Inną optykę na piątkowe wydarzenia ma minister Michał Cieślak. Zamieścił on w swoich mediach społecznościowych oświadczenie, w którym przyznał się, że doniósł na naczelniczkę. - Byłem uczestnikiem zachowania Pani Naczelnik, które nie licuje z powagą piastowanego urzędu. Pani Naczelnik używała wulgaryzmów oraz słów nieprzystających urzędnikowi państwowemu. O okolicznościach w trybie regulaminowym powiadomiłem przełożonego, który oceni zaistniałą sytuację, porozmawia z pracownikami i podejmie decyzję w tej sprawie - napisał minister.
Cieślak podkreślił, że poprosił Prezesa Poczty Polskiej o wyrozumiałość dla Pani Naczelnik, bo "zdaje sobie sprawę, że wszyscy żyjemy w ogromnym napięciu mierząc się ze skutkami wojny w Ukrainie i efektami dwóch lat pandemii COVID-19".

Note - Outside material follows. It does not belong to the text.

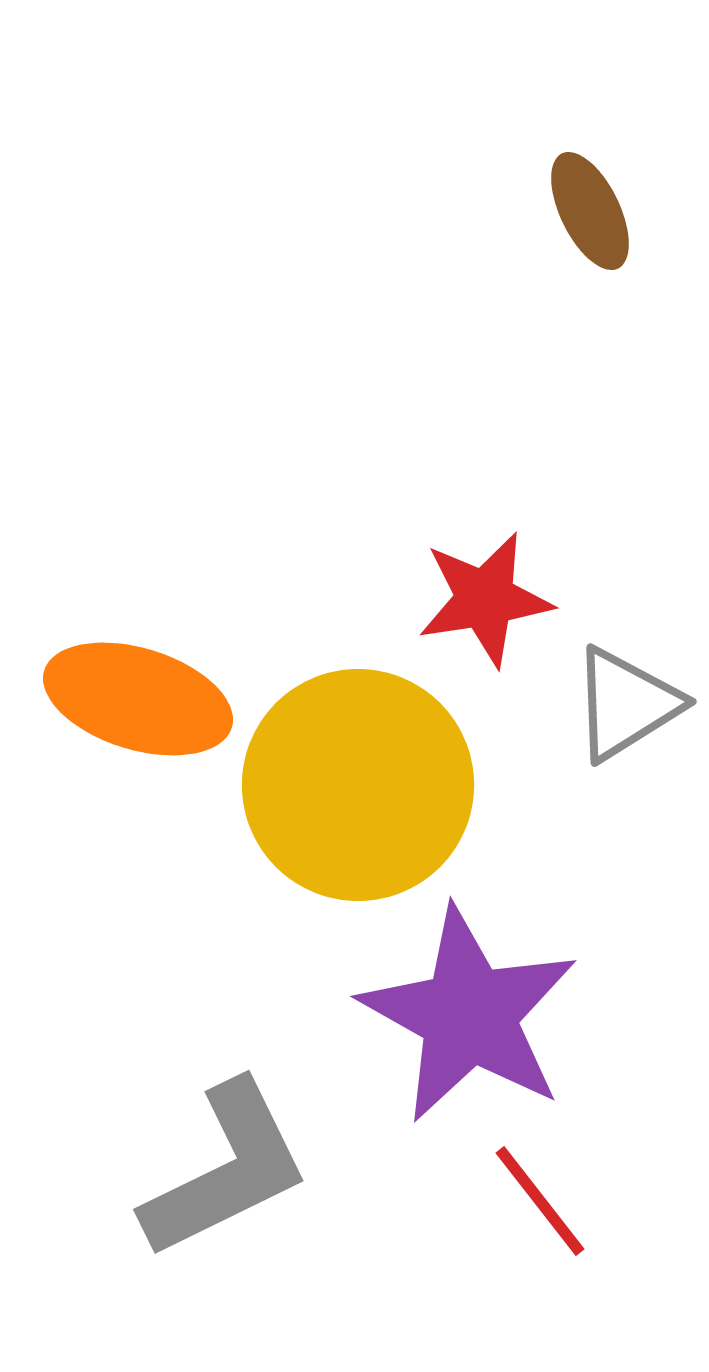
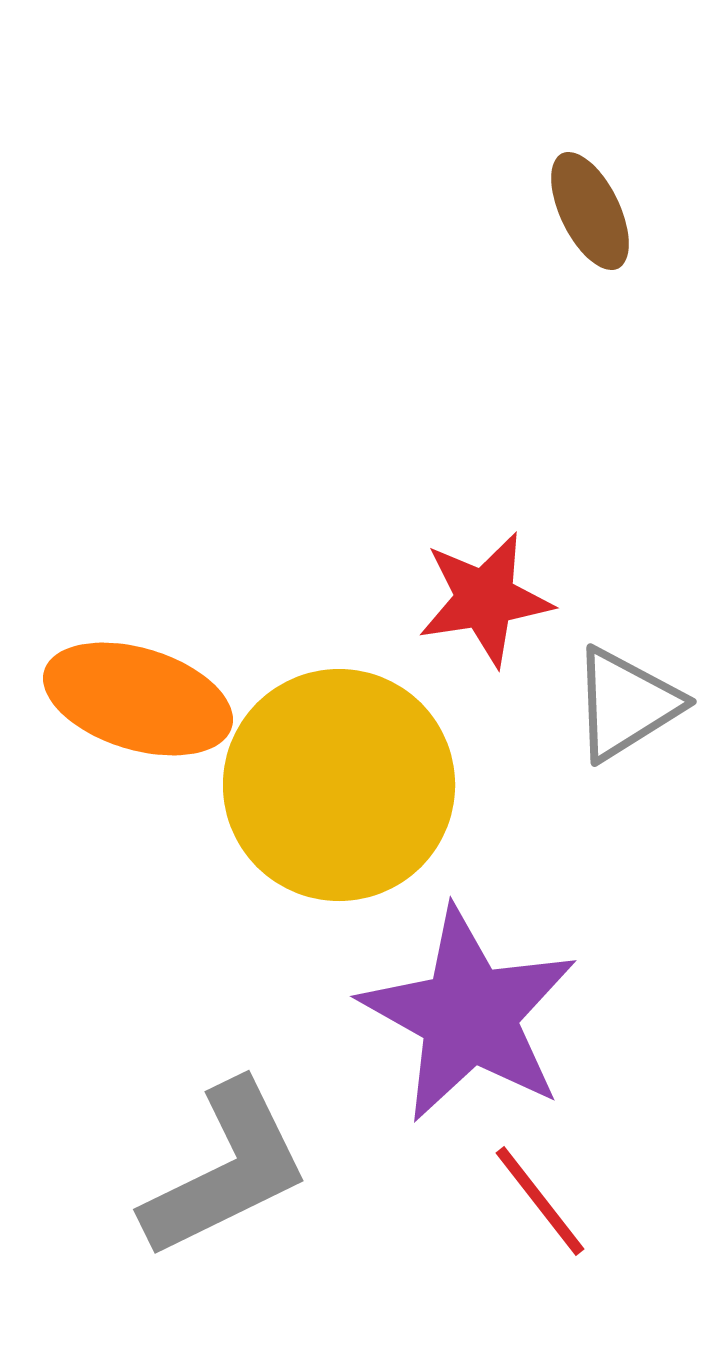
yellow circle: moved 19 px left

Portal money.pl otrzymał informacje od rzecznika prasowego Poczty Polskiej, że na ten moment pani naczelnik z Pacanowa nie została zwolniona i obecnie "przebywa na wcześniej zaplanowanym przez siebie urlopie".
Głos w sprawie wydarzeń w oddziale Poczty Polskiej zabrali także inni politycy. Władysław Kosiniak-Kamysz przyznał, że to "skandal".
Sprawę skomentował także przewodniczący Platformy Obywatelskiej - Donald Tusk. Podczas wizyty we Wrocławiu zwrócił się z apelem: "Uważajcie, nie krytykujcie władzy, bo stracicie pracę".